A group of four Year 10 students and Mrs Kember visited Europe recently.  The trip was part of the First World War Centenary Battlefields Tours Programme run by the UCL Institute of Education.  This was a government funded trip and a fantastic opportunity for our students to mix with students from a variety of other schools to investigate the way in which we remember the fallen from the First World War.  Once concluded the programme will have seen 8,000 students from schools across the UK having visited the battlefields.

The visit began in Belgium investigating the start of the war and visiting Ypres.  In the evening, the group was privileged to watch the last post ceremony at the Menin Gate memorial.

During the first evening students were given two names, Thomas Henry Webb and Thomas Welford Rainbow.  Using the Commonwealth War Grave Commission website to find out who these individuals were, they were to discover that both men had come from Shipston and had both died fighting in the war.
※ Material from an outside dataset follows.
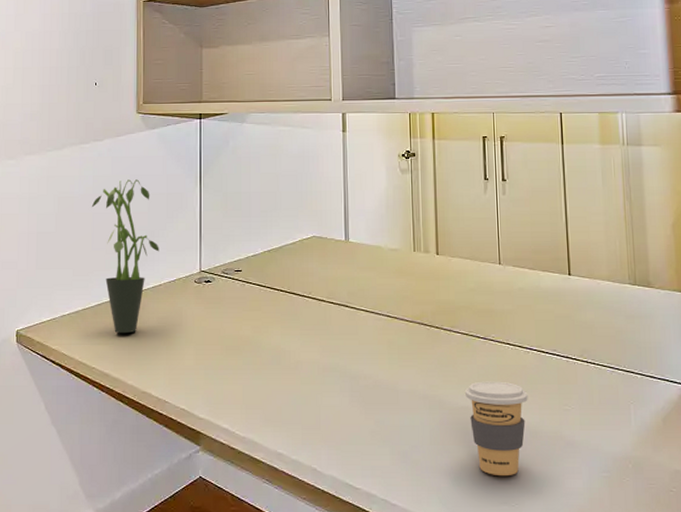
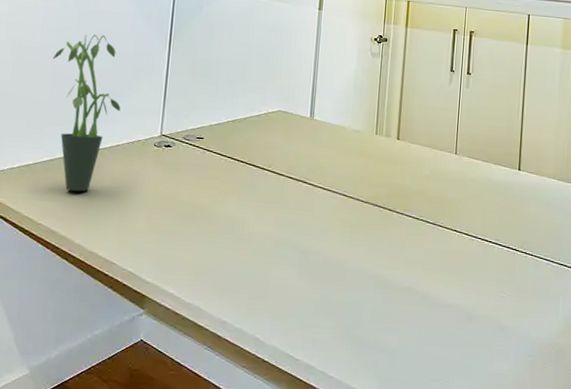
coffee cup: present [465,381,528,477] -> none [410,264,468,356]

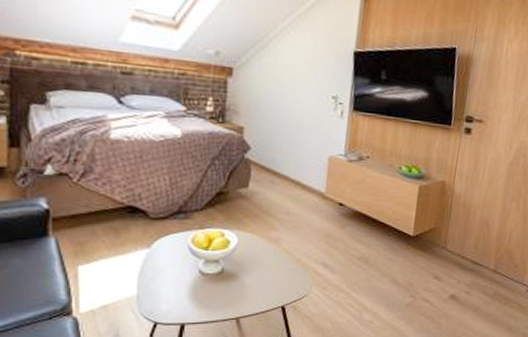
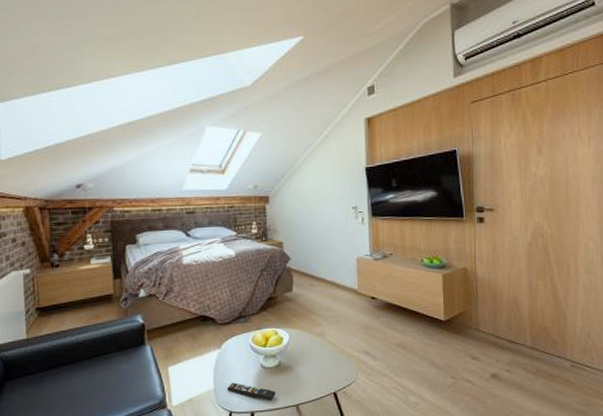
remote control: none [153,289,214,313] -> present [226,382,276,402]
They went on to discover that neither soldiers’ bodies were recovered and they are both named on memorials to the missing.  Whilst at Tyne Cot, the largest British Military cemetery in the world, students found Thomas Henry Webb’s name and discussed what they had found out about his life before the war.  He will forever be remembered on panel 80.

The tour concluded with a visit to the Somme region where students spent time at the Thiepval memorial to the missing, where they discovered the name of Thomas Welford Rainbow on panel 5A.  Again they shared what they had discovered about his life and then signed the visitors book in remembrance of him

Thank you to Mrs Kember for giving the students the opportunity to take part in this very emotive and worthwhile visit.